** Provided records follows **

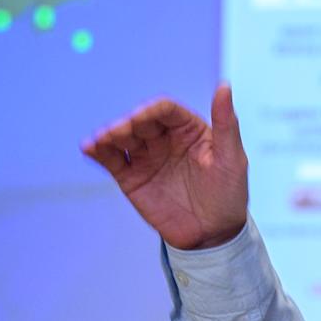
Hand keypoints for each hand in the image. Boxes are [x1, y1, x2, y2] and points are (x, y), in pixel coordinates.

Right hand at [80, 83, 249, 250]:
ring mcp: (146, 158)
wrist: (213, 235)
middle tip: (120, 131)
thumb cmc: (228, 194)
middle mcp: (164, 139)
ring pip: (123, 139)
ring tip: (101, 139)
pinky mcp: (132, 178)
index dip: (151, 111)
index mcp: (188, 129)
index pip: (166, 111)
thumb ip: (226, 123)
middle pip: (140, 123)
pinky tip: (88, 147)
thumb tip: (223, 85)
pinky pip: (112, 160)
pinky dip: (98, 152)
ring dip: (110, 135)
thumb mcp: (232, 158)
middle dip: (128, 124)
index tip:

** End of Provided records **

## Problem to solve:
Reproduce every line above exactly as written, omitting the images.

## Written answer:
Hand keypoints for each hand in the image. Boxes are [x1, y1, x2, y2] and points are (x, y), in pixel coordinates.

Right hand at [80, 83, 249, 250]:
ring mcp: (146, 158)
wrist: (213, 235)
middle tip: (120, 131)
thumb cmc: (228, 194)
middle mcp: (164, 139)
ring pip: (123, 139)
ring tip: (101, 139)
pinky mcp: (132, 178)
index dip: (151, 111)
index mcp: (188, 129)
index pip: (166, 111)
thumb ip: (226, 123)
middle pip: (140, 123)
pinky tip: (88, 147)
thumb tip: (223, 85)
pinky pip: (112, 160)
pinky dip: (98, 152)
ring dip: (110, 135)
thumb mcp: (232, 158)
middle dip: (128, 124)
index tip:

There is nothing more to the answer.